Playmate laments Hef’s decision


By Candace Jordan

Chicago Tribune

When I was a Playboy centerfold in December 1979, the magazine’s monthly circulation was around 5.6 million. Today, that has dropped to 800,000. Last year, the Playboy website dumped nudity. Clearly, something isn’t working.

But I think Playboy founder Hugh Hefner’s recent decision to drop nudity and only publish photos that are “PG-13” is patently the wrong thing to do. I don’t think it’s the direction Hef would take if he weren’t being guided by his editors.

I was around when Playboy changed its editorial concept and embraced full frontal nudity to compete with Penthouse. The pictures were down and dirty – but that wasn’t Hef’s taste. His original concept, the nude “girl next door,” was what made the magazine great.

The early Playmates were not actresses or models, just very attractive women. They were accessible, friendly, smiling and sexy. I loved the golden years of Playboy in the ’70s, when the girls were enticingly photographed in the nude.

If Playboy’s plan is to run photos that are “more like the racier sections of Instagram,” as The New York Times reported, then count me out as a fan. I find it incredible that Playboy is following the herd mentality inspired by this social media platform.

Anyone can snap an Instagram photo. It’s much more difficult to photograph a woman and make her look like the images created by classic Playboy photographers Richard Fegley, Pompeo Posar and Arny Freytag.

This is all about the bottom line. Nudity was omitted from Playboy’s website in 2014 to make the content “safe” for sharing on social media. As a result, according to the Times, the average age of the Playboy site’s reader “dropped from 47 to just over 30, and its web traffic jumped to about 16 million from about 4 million unique users per month.”

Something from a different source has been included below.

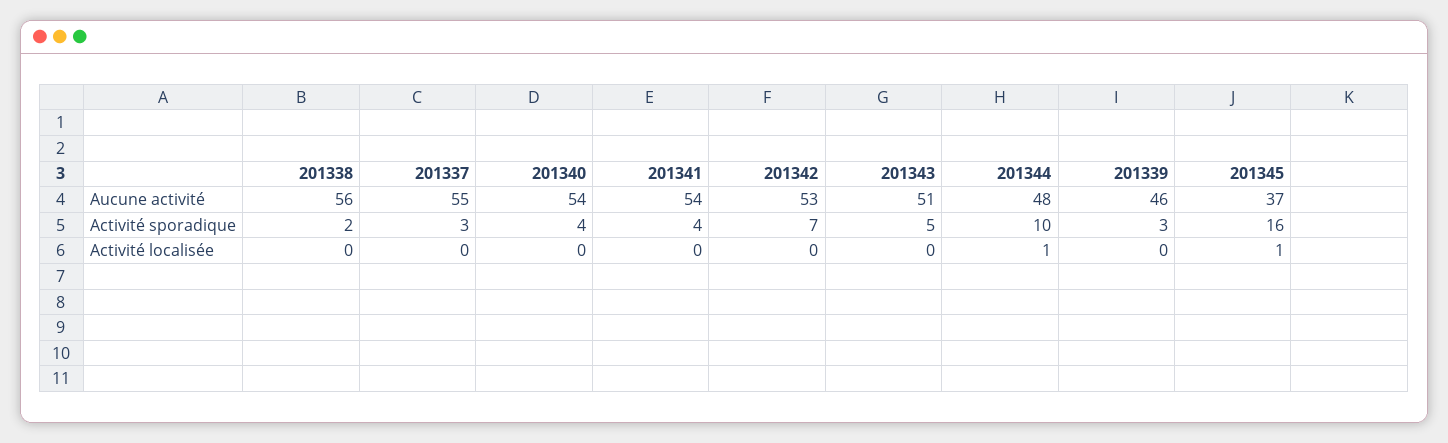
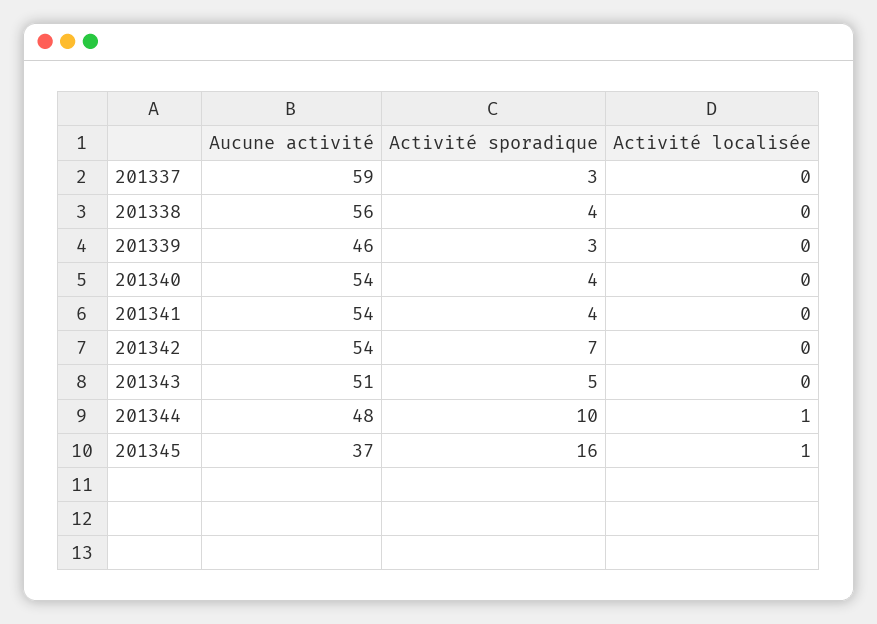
201337, Aucune activité: 55 -> 59
201342, Aucune activité: 53 -> 54
201338, Activité sporadique: 2 -> 4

I’m not sure what to make of this.

I know my fans are still out there because when I post my vintage Playboy photos, I receive a great response. I know there are still Playboy followers out there who appreciate Hef’s original centerfold concept.

I realize you have to change with the times. I understand the need for a magazine revamp. I just wish it wasn’t at the expense of the glamorous, iconic Playboy Playmate image.

Selfishly, I should be thankful. This means there will be a finite number of Playboy centerfolds and an even smaller number of Playmates who were Playboy Bunnies like me.

And then she smiled.

Candace Jordan is a ChicagoNow blogger and authors the Candid Candace column in the Sunday edition of the Chicago Tribune, for whom this was written. Distributed by Tribune Content Agency, LLC.